Atlas – Recensione: In Pursuit Of Memory

Interessante debutto quello degli Atlas, che arrivano dal nord dell’Inghilterra. La proposta musicale incrocia in maniera a tratti acerba ma sicuramente originale l’immediatezza dell’AOR con divagazioni dal sapore prog metal. Per capirci, sembra di ritrovarsi a metà anni ’90, con il proliferare di emuli dei Dream Theater, alcuni dei quali partivano proprio da un background fatto di AOR e melodic rock: la contaminazione non sempre riusciva, ma “In Pursuit Of Memory” può essere considerato uno di quei casi in cui il matrimonio tutto sommato funziona.
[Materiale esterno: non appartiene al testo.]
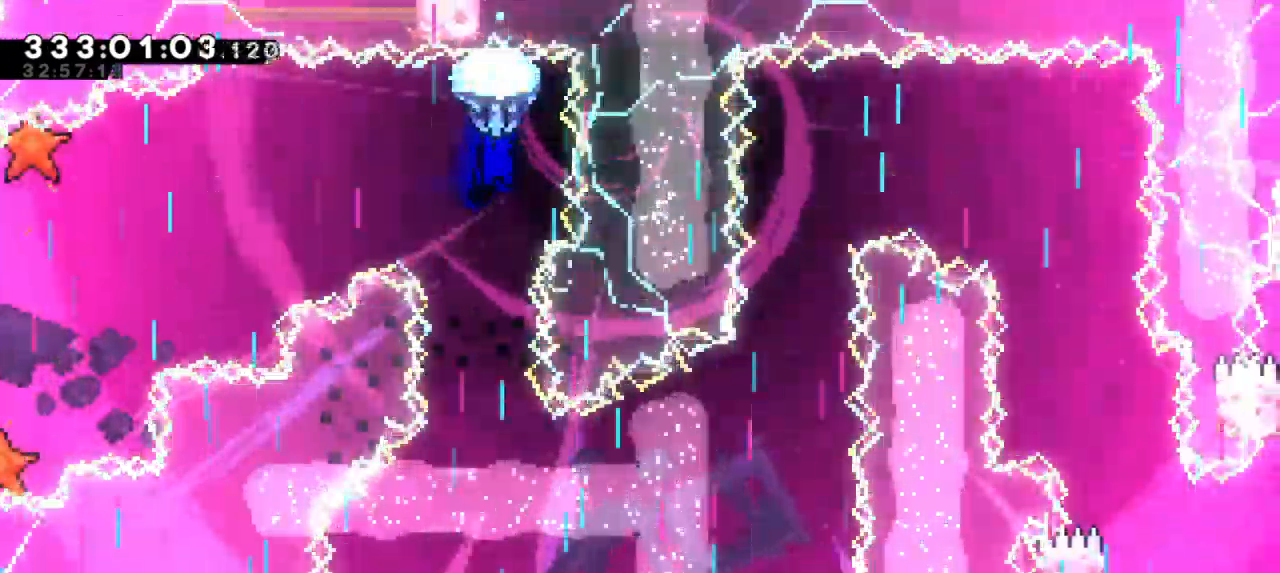
{"keys": ["down", "grab"], "events": [[50, "down", "down"]]}
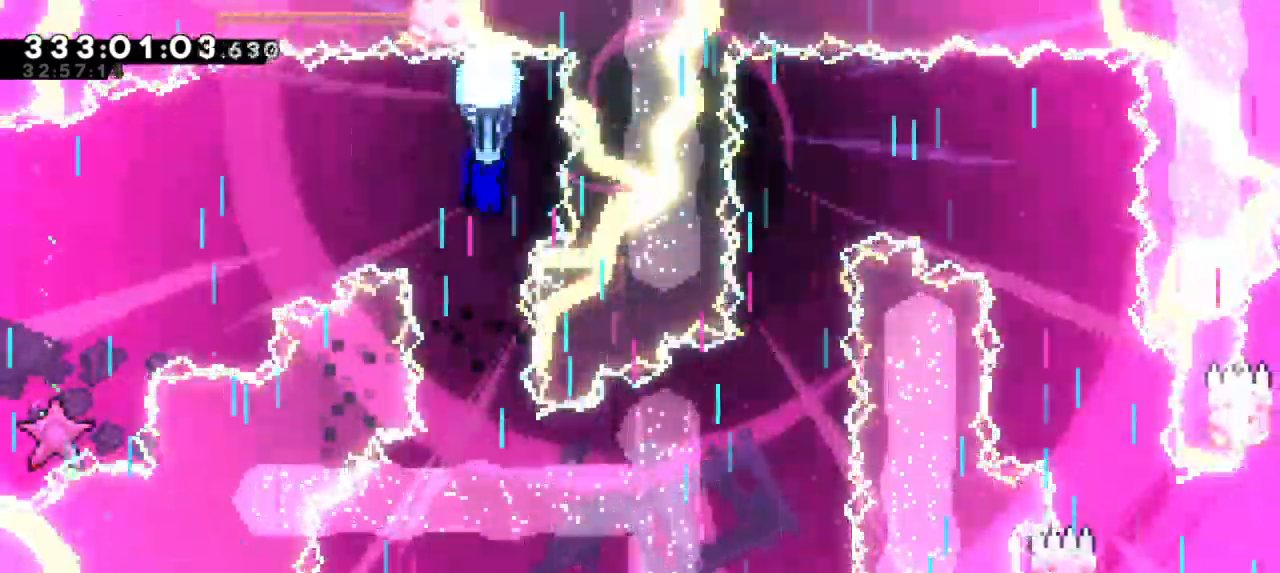
{"keys": ["grab"], "events": [[266, "down", "up"]]}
Il cantato tiratissimo di Craig Wells nell’opener “Samsara” richiama quello di Eduard Hovinga dei grandi Elegy, che pure vengono richiamati – se non altro quanto ad atmosfere – dagli Atlas. La produzione ben restituisce pregi e difetti di questa band giovane e piena di energia e di idee, non sempre incanalate al meglio ma pur sempre idee, in cui vien fuori la creatività della sezione ritmica composta da James Thorley e Christian Redfearn, oltre all’indiscutibile capacità dei chitarristi Jonh Moss e Howie Little.

Se “Bad Habit” mostra il lato più prog oriented, “Breathe Me In” e ancora di più la liquida, suggestiva e romantica mid-tempo “Flesh And Blood” sono dirette e cariche di melodia costruita con gusto e d’effetto. “In The Frame” ha nel cantato ai limiti dello sforzo e nella complessità di scrittura i tratti di un mix di coraggio e dell’ingenuità di chi vuole dire e suonare tutto e subito, così come “Supernova”, che recupera le sonorità dei pionieri del connubio tra progressive e metal. Splendida ed emozionante la ballad “Signal Of Hope”, scalda il cuore pure la più leggera “Letting Go”: frangenti, non episodi, in cui gli Atlas dimostrano di saper lasciar parlare il cuore, prima della tecnica.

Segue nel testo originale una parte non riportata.